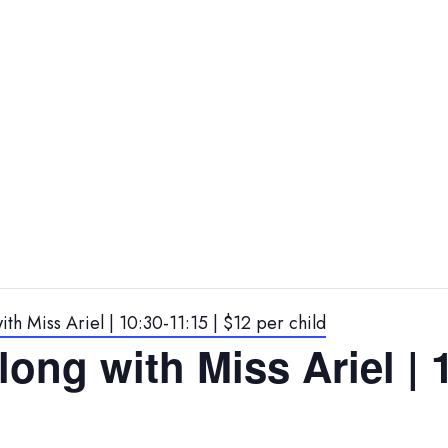
th Miss Ariel | 10:30-11:15 | $12 per child
ong with Miss Ariel | 1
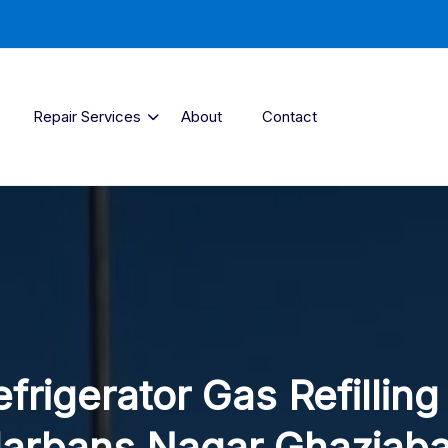
Repair Services
About
Contact
frigerator Gas Refilling
arbans Nagar Ghaziab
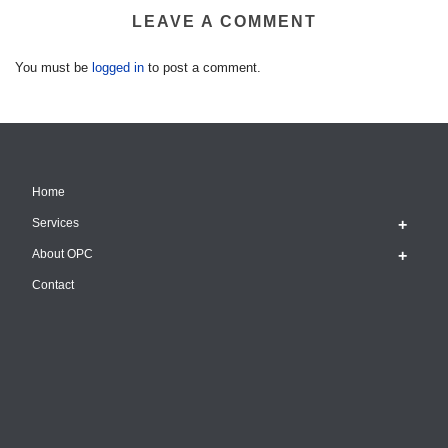
LEAVE A COMMENT
You must be
logged in
to post a comment.
Home
Services
About OPC
Contact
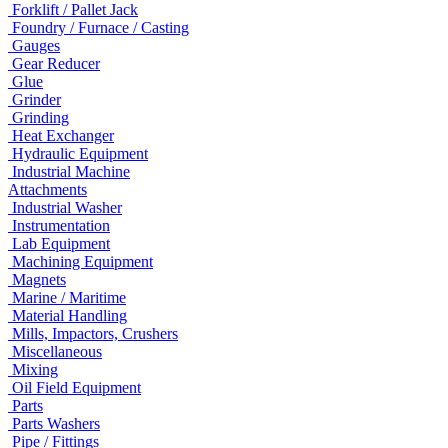
Forklift / Pallet Jack
Foundry / Furnace / Casting
Gauges
Gear Reducer
Glue
Grinder
Grinding
Heat Exchanger
Hydraulic Equipment
Industrial Machine
Attachments
Industrial Washer
Instrumentation
Lab Equipment
Machining Equipment
Magnets
Marine / Maritime
Material Handling
Mills, Impactors, Crushers
Miscellaneous
Mixing
Oil Field Equipment
Parts
Parts Washers
Pipe / Fittings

### TASK TO COMPLETE
Turn the material into a numbered list, starting at the line that has "LEAVE A COMMENT" and going through the end of the material, both ends included. Leave out blank lines and the pictures.

### REPLY TO THE EXERCISE
1. LEAVE A COMMENT
2. You must be
3. logged in
4. to post a comment.
5. Home
6. Services
7. About OPC
8. Contact
9. Forklift / Pallet Jack
10. Foundry / Furnace / Casting
11. Gauges
12. Gear Reducer
13. Glue
14. Grinder
15. Grinding
16. Heat Exchanger
17. Hydraulic Equipment
18. Industrial Machine
19. Attachments
20. Industrial Washer
21. Instrumentation
22. Lab Equipment
23. Machining Equipment
24. Magnets
25. Marine / Maritime
26. Material Handling
27. Mills, Impactors, Crushers
28. Miscellaneous
29. Mixing
30. Oil Field Equipment
31. Parts
32. Parts Washers
33. Pipe / Fittings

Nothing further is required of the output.